**WHAT YOU NEED TO DO:** Could you reproduce the lines below from the one with "Certara to Report" through the one with "Results on August"? Keep both ends and add nothing.

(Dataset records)
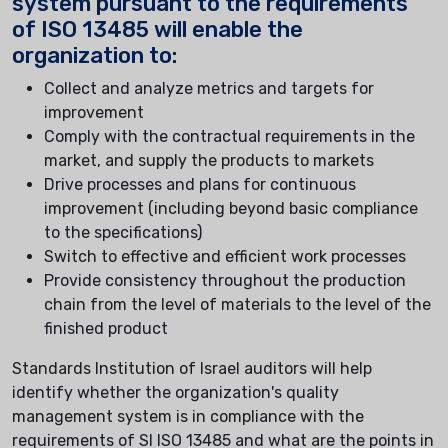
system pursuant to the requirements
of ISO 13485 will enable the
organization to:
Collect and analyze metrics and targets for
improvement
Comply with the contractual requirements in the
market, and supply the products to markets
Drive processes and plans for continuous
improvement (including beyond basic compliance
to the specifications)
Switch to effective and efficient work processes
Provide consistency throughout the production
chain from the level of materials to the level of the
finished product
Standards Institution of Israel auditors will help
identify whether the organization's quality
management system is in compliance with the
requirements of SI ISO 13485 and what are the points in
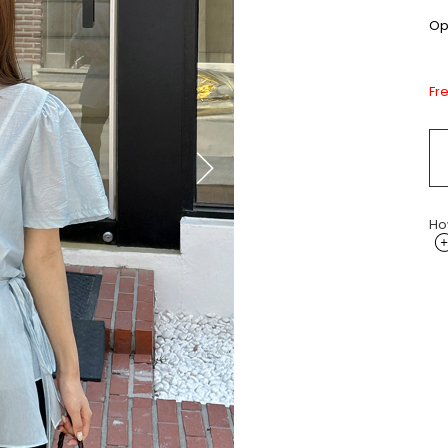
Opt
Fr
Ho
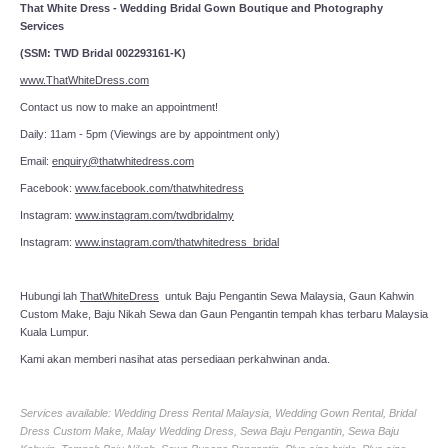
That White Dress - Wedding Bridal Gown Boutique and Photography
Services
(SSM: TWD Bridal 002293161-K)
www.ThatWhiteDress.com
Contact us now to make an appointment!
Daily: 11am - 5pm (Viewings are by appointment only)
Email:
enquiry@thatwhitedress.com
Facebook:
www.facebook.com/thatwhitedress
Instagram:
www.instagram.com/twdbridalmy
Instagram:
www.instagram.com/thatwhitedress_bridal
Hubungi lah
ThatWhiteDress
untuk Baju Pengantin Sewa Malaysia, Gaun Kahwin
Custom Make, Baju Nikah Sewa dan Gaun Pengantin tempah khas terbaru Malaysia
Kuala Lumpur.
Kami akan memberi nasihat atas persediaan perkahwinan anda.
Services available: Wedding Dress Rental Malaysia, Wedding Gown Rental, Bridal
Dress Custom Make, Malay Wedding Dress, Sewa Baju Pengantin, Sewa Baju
==
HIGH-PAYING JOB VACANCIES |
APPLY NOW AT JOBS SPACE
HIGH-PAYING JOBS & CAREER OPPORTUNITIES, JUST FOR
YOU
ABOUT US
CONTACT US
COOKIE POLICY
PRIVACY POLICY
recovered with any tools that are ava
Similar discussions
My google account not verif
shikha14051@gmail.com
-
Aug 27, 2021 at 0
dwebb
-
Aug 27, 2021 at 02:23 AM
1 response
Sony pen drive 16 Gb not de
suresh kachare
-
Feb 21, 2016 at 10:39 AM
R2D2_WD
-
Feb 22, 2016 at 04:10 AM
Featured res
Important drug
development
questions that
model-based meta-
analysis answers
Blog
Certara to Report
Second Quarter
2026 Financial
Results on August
* * *
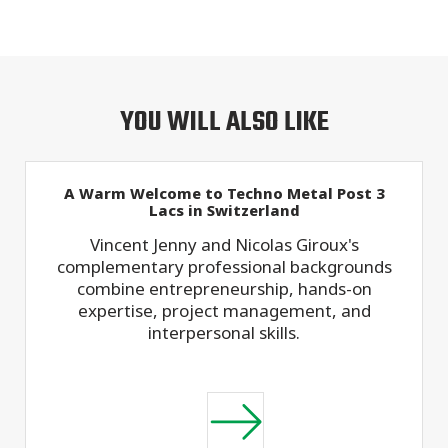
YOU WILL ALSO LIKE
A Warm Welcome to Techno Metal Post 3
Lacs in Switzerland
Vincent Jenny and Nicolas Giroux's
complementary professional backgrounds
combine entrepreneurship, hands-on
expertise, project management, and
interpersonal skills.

**TASK ANSWER:**
Certara to Report
Second Quarter
2026 Financial
Results on August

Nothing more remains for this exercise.